There is one critical flaw, complains Partha Varanashi, in the manner that swimming is mostly taught in India. “Kids are not allowed to have fun,” he says. “Swimmers are swimming out of fear. That starts from the very beginning, when they get chucked into the water. Competitive swimmers enter the pool in fear — fear of the coach, of completing the workout... Their focus is so much on finishing the workout that they have no idea what they are supposed to do.”

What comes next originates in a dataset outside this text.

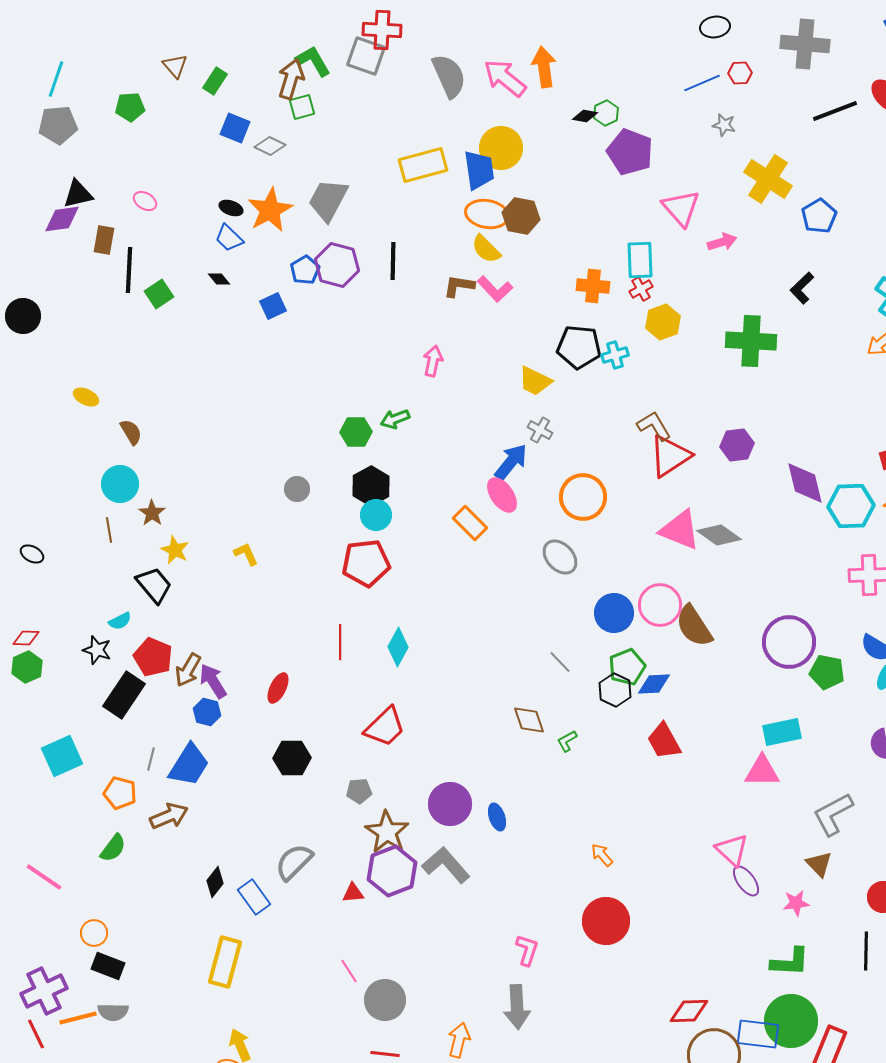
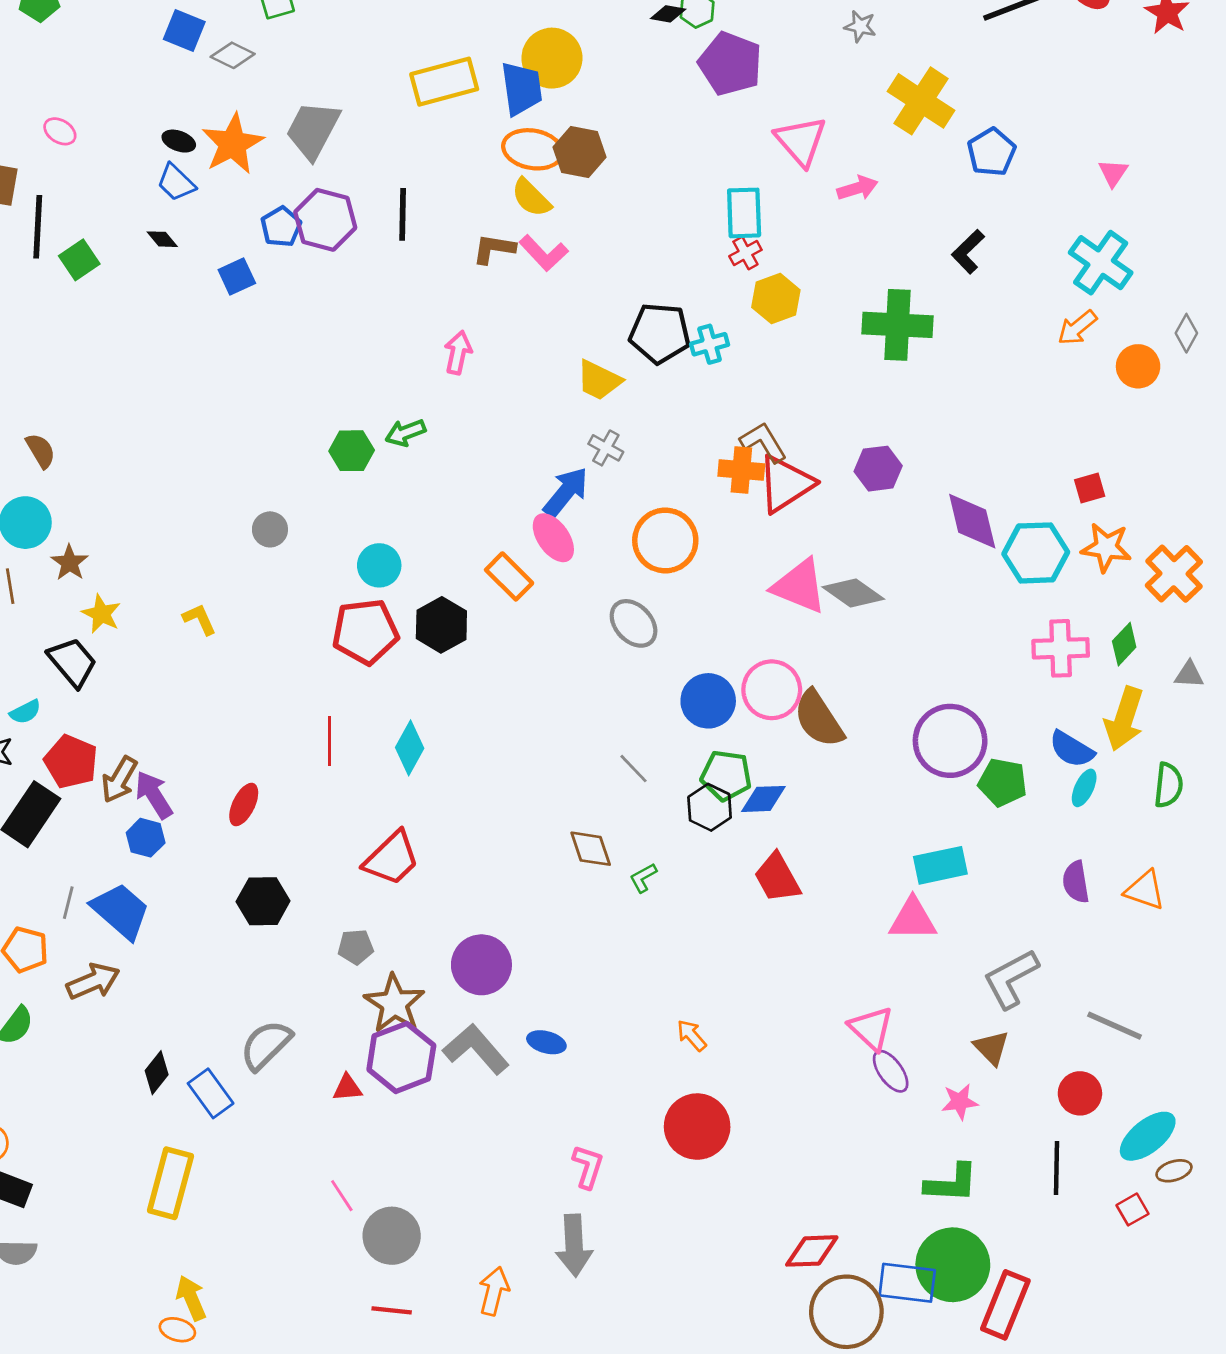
orange cross: (593, 286) -> (741, 470), moved
black hexagon: (371, 486) -> (441, 625), moved
green pentagon: (627, 667) -> (726, 775), turned 30
blue trapezoid: (189, 765) -> (121, 911), turned -81
blue ellipse: (497, 817) -> (546, 1042), moved, turned -56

As Swim Director at the city’s Nettakallappa Aquatic Centre, Partha is determined not to make the same mistakes. The best approach, he explains, is to make children fall in love with water first, understand how their body moves in it and only after years of training focus on competitive swimming.

“If you go around the world and see the best of the best — Brazil, the US, Canada, Germany — all these guys take a long-term approach to the athlete’s development. Learning to swim, learning the four different strokes — it is slowly done, takes up to four years. But in India, it is done in two months,” he says.

In the programme he runs, Partha says children starting out do not swim a lap for at least six months. Four years of learning to swim are followed by four more years of practice before an athlete begins training to race competitively. “In India, everybody is focussed on age-group racing. We see children racing at 11 and 12 — they should not be doing that. They should be doing that at 16, when the brain fully develops, and they can understand things like heart-rate training,” he says.

“When our kids start climbing things, we restrict them and make them sit in a corner. If we don’t do that and let them be themselves, we can do great things”

Partha has worked to this template since he joined the NAC three years ago, and is convinced the method will bear fruit. “The only way to go at Olympic medals is this way,” he says. “I don’t want to comment on other programmes in the country, but all of them are focusing on the top. That is not going to work. If we want to take on the world, you have to start from the bottom. At the last World Championships (where he was part of the Indian contingent), I was shocked to see even some of the smaller African countries doing this.”

Partha’s journey has been a fascinating one. Hailing from a family of agricultural scientists in Puttur, he moved to Australia in 2007 for a Masters’ degree in molecular biology. He worked on the barley genome, trying to thicken the stem so that crops — which would otherwise have fallen over in heavy wind — would stay upright and thus be gathered by combine harvesters.

But Partha, who had been a university-level swimmer back home, wished to remain connected to the sport. He earned his coaching badges, and worked his way up to become a coaching director at a swim school in South Australia, overseeing the training of some 900 kids.

He returned to India in 2012, though, to help run the family’s organic farm in Adyanadka. Partha leased a pool in Puttur, coaching children from local schools, before the opportunity to work in Bengaluru arrived. “I have surpassed whatever I had dreamt of,” he says, “I just wanted a job in the swimming industry.”

Now, Partha splits his time between Puttur and the big city, between farming and swimming. On their 200-year-old farm, his family also runs an eco-friendly resort, where guests are encouraged to swim, dive, and kayak. Partha does all of these and more himself, his lively social media feed full of pictures of him surfing, cliff-diving, and generally enjoying himself in the water. “When our kids start climbing things, we restrict them and make them sit in a corner,” he says. “If we don’t do that and let them be themselves, we can do great things.”